GR 186475; (June, 2013) (Digest)
G.R. No. 186475; June 26, 2013
POSEIDON INTERNATIONAL MARITIME SERVICES, INC., Petitioner, vs. TITO R. TAMALA, FELIPE S. SAURIN, JR., ARTEMIO A. BO-OC and JOEL S. FERNANDEZ, Respondents.
FACTS
The respondents were hired by petitioner Poseidon for its principal, Van Doorn Fishing Pty, Ltd., to work on fishing vessels in Cape Verde Islands under 12-month contracts. The fishing operations ceased abruptly in November 2004. On May 25, 2005, the respondents’ immediate employer on board, Snappertuna, executed an agreement with them for payment of 100% of their salaries for the unexpired portion of their contracts. The following day, however, Poseidon, Van Doorn, and the vessel operators entered a separate “letter of acceptance” reducing this to 50%. Upon arrival in Manila, the respondents received the 50% settlement, signed quitclaims and cash vouchers, but later filed a complaint for illegal dismissal and full payment of their salaries, claiming the quitclaims were executed under dire economic need.
ISSUE
Whether the quitclaims and the “letter of acceptance” signed by the respondents constitute a valid and binding settlement that bars their claim for full payment of salaries for the unexpired portion of their employment contracts.
RULING
The Supreme Court ruled that the quitclaims and settlement are invalid and do not bar the respondents’ claim. The legal logic is anchored on the principle that quitclaims executed by employees are generally frowned upon as contrary to public policy, especially where the consideration is unconscionable or the execution is vitiated by undue pressure. The Court found the reduction to 50% of the legally stipulated salaries for the unexpired term to be unreasonable and tantamount to a waiver of a right granted by law, which cannot be countenanced.
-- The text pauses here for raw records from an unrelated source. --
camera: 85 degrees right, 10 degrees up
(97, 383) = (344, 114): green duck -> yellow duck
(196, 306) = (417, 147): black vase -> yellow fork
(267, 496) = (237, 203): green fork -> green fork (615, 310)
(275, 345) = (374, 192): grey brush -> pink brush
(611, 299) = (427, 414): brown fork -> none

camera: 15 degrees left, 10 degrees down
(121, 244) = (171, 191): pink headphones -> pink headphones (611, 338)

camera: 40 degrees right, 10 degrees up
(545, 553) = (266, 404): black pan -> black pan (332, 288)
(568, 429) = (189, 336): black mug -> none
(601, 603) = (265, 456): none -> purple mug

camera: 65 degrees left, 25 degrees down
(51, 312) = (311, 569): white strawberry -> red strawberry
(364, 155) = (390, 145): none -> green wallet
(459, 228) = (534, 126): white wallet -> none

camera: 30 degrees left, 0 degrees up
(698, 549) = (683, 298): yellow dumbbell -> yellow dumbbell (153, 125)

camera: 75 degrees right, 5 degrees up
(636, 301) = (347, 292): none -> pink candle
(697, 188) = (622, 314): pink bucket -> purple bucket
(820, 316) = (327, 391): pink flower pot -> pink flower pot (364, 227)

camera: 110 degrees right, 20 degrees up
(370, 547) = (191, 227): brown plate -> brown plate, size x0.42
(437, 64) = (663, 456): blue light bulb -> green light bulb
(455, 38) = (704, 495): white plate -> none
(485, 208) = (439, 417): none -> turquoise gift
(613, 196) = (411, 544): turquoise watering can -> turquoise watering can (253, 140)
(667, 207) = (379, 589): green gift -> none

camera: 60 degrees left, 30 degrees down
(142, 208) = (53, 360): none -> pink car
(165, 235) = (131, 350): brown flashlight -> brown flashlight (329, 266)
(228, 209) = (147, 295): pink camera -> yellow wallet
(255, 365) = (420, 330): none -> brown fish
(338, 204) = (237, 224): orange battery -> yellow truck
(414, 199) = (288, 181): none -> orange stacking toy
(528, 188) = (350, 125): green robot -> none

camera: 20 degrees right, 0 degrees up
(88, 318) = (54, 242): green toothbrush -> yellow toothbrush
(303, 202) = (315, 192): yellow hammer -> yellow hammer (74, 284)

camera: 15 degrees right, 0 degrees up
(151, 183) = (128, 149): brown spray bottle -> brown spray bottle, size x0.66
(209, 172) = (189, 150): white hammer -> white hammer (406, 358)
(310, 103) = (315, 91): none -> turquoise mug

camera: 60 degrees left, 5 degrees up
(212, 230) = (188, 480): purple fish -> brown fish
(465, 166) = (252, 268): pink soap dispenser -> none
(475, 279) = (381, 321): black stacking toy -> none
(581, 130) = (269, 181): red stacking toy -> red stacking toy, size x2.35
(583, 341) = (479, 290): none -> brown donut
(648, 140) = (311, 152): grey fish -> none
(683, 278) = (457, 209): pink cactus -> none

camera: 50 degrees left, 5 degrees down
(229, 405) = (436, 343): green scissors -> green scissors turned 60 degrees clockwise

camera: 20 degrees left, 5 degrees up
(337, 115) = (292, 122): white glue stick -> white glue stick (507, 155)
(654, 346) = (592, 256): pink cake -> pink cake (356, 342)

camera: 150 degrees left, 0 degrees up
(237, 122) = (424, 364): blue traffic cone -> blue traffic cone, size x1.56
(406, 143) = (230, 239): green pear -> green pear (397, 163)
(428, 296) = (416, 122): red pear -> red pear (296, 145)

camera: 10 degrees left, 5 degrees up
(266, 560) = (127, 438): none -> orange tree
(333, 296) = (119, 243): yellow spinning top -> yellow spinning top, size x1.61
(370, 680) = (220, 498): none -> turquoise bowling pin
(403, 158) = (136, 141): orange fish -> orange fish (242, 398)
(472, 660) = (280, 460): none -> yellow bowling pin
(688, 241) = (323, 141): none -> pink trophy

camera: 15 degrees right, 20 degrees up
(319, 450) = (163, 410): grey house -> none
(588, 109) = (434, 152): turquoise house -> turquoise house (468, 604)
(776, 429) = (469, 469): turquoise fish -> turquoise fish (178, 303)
The cessation of fishing operations constituted a termination due to discontinuance of voyage under the Philippine Overseas Employment Administration Standard Terms, entitling the seafarers to earned wages and termination pay. The subsequent agreement imposing a 50% cut effectively diminished this statutory entitlement. Moreover, the financial distress alleged by the seafarers, coupled with the disparity in bargaining power, casts doubt on the voluntariness of the waiver. Consequently, the earlier May 25, 2005 agreement for 100% payment, which aligns with legal mandates, should prevail. The Court thus ordered the payment of the remaining 50% balance of the respondents’ salaries for the unexpired portion of their contracts.